[Dataset items]
↓↓↓

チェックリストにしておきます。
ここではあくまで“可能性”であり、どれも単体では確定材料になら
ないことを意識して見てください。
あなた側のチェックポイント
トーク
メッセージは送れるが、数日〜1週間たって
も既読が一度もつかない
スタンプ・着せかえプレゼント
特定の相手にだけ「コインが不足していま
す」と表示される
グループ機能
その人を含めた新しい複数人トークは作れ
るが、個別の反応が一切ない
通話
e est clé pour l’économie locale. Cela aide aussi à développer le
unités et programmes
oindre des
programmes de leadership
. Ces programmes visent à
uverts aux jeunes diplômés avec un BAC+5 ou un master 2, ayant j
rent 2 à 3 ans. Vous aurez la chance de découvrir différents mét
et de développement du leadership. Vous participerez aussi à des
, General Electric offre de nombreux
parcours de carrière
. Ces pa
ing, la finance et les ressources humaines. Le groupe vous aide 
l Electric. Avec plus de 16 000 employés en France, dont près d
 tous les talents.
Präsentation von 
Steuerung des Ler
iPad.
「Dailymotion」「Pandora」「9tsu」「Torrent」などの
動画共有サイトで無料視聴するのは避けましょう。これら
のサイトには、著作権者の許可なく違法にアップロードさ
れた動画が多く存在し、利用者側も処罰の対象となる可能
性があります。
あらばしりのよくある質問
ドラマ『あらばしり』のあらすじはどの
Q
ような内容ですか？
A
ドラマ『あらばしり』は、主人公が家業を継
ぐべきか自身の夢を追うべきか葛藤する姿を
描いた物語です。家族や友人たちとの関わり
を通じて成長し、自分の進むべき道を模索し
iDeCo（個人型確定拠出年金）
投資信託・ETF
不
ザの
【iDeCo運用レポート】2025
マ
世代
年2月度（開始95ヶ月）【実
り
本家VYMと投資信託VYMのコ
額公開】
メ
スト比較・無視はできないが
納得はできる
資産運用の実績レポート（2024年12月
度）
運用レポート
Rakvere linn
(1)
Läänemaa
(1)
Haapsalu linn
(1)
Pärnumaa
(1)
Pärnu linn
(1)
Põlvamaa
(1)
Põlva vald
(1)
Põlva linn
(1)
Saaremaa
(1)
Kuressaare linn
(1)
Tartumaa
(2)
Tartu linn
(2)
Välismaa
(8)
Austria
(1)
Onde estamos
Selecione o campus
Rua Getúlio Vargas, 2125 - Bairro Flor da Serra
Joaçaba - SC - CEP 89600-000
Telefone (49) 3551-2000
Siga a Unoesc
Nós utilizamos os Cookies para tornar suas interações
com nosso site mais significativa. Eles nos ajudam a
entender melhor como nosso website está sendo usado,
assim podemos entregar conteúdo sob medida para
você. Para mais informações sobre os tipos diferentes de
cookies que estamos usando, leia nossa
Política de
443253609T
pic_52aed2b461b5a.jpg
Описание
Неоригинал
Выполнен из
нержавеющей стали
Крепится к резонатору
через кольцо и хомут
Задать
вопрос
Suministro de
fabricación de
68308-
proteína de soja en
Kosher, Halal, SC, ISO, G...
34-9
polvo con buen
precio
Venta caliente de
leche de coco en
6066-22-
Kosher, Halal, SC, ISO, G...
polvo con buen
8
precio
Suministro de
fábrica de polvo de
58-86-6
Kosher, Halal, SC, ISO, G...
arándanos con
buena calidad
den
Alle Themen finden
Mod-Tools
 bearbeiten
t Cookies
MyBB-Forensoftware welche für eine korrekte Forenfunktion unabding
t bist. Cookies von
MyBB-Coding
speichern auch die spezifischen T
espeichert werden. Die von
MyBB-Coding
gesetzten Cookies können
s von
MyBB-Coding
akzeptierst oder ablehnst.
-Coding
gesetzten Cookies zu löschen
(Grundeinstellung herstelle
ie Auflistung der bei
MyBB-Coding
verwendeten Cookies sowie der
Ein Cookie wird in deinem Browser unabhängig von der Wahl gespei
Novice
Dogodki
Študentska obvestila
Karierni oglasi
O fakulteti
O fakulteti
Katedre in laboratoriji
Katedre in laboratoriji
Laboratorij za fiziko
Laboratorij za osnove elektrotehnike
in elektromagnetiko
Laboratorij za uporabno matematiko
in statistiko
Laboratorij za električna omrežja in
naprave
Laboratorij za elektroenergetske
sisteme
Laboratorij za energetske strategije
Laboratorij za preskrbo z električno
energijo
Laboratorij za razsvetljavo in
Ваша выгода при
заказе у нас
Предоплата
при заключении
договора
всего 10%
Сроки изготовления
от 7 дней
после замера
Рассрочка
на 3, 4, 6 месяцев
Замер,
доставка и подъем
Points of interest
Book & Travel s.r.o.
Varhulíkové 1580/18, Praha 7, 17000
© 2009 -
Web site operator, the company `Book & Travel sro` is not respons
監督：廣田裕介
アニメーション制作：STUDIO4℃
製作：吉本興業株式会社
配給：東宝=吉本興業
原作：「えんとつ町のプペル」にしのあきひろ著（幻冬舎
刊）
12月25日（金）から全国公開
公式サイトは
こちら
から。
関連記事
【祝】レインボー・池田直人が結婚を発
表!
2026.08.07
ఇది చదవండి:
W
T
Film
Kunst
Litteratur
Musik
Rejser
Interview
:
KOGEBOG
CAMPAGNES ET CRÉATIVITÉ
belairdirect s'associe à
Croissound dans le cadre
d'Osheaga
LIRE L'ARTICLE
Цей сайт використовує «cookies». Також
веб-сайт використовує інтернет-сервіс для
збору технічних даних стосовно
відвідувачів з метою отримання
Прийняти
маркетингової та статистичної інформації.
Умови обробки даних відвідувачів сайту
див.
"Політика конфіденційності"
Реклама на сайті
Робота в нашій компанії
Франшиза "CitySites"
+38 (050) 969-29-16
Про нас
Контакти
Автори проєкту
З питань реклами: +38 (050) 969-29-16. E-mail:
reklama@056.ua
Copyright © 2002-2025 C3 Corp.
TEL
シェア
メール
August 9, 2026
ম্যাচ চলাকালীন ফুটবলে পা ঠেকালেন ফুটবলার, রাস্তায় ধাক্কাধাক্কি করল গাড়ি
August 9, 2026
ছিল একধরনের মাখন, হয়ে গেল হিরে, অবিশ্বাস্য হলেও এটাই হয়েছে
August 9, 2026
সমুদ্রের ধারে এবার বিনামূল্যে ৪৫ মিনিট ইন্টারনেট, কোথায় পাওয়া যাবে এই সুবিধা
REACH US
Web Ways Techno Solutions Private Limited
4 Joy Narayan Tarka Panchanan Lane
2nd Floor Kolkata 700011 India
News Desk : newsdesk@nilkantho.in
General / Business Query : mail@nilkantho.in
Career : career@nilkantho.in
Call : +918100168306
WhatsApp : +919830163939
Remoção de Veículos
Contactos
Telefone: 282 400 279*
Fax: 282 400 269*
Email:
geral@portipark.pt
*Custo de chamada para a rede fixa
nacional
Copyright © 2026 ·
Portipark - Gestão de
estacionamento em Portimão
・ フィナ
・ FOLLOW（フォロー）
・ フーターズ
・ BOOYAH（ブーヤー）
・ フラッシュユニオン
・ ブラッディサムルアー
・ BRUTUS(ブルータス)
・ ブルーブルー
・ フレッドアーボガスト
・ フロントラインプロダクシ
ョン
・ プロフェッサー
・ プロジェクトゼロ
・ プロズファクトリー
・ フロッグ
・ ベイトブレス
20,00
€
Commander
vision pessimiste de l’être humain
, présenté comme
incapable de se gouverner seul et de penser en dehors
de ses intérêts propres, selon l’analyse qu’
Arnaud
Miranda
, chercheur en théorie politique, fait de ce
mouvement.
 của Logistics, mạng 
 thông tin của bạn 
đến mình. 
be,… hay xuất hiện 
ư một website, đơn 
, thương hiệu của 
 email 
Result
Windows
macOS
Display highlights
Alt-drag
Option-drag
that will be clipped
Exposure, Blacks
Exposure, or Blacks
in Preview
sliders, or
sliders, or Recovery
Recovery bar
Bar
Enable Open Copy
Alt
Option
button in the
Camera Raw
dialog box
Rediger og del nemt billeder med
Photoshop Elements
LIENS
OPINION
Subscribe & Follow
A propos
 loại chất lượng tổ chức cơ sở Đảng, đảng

↑↑↑

Task details: Starting at the line that contains "News Desk : newsdesk@nilkantho.in", reproduce each line through the end of the records exactly, both ends included.

Result for this exercise:
News Desk : newsdesk@nilkantho.in
General / Business Query : mail@nilkantho.in
Career : career@nilkantho.in
Call : +918100168306
WhatsApp : +919830163939
Remoção de Veículos
Contactos
Telefone: 282 400 279*
Fax: 282 400 269*
Email:
geral@portipark.pt
*Custo de chamada para a rede fixa
nacional
Copyright © 2026 ·
Portipark - Gestão de
estacionamento em Portimão
・ フィナ
・ FOLLOW（フォロー）
・ フーターズ
・ BOOYAH（ブーヤー）
・ フラッシュユニオン
・ ブラッディサムルアー
・ BRUTUS(ブルータス)
・ ブルーブルー
・ フレッドアーボガスト
・ フロントラインプロダクシ
ョン
・ プロフェッサー
・ プロジェクトゼロ
・ プロズファクトリー
・ フロッグ
・ ベイトブレス
20,00
€
Commander
vision pessimiste de l’être humain
, présenté comme
incapable de se gouverner seul et de penser en dehors
de ses intérêts propres, selon l’analyse qu’
Arnaud
Miranda
, chercheur en théorie politique, fait de ce
mouvement.
 của Logistics, mạng 
 thông tin của bạn 
đến mình. 
be,… hay xuất hiện 
ư một website, đơn 
, thương hiệu của 
 email 
Result
Windows
macOS
Display highlights
Alt-drag
Option-drag
that will be clipped
Exposure, Blacks
Exposure, or Blacks
in Preview
sliders, or
sliders, or Recovery
Recovery bar
Bar
Enable Open Copy
Alt
Option
button in the
Camera Raw
dialog box
Rediger og del nemt billeder med
Photoshop Elements
LIENS
OPINION
Subscribe & Follow
A propos
 loại chất lượng tổ chức cơ sở Đảng, đảng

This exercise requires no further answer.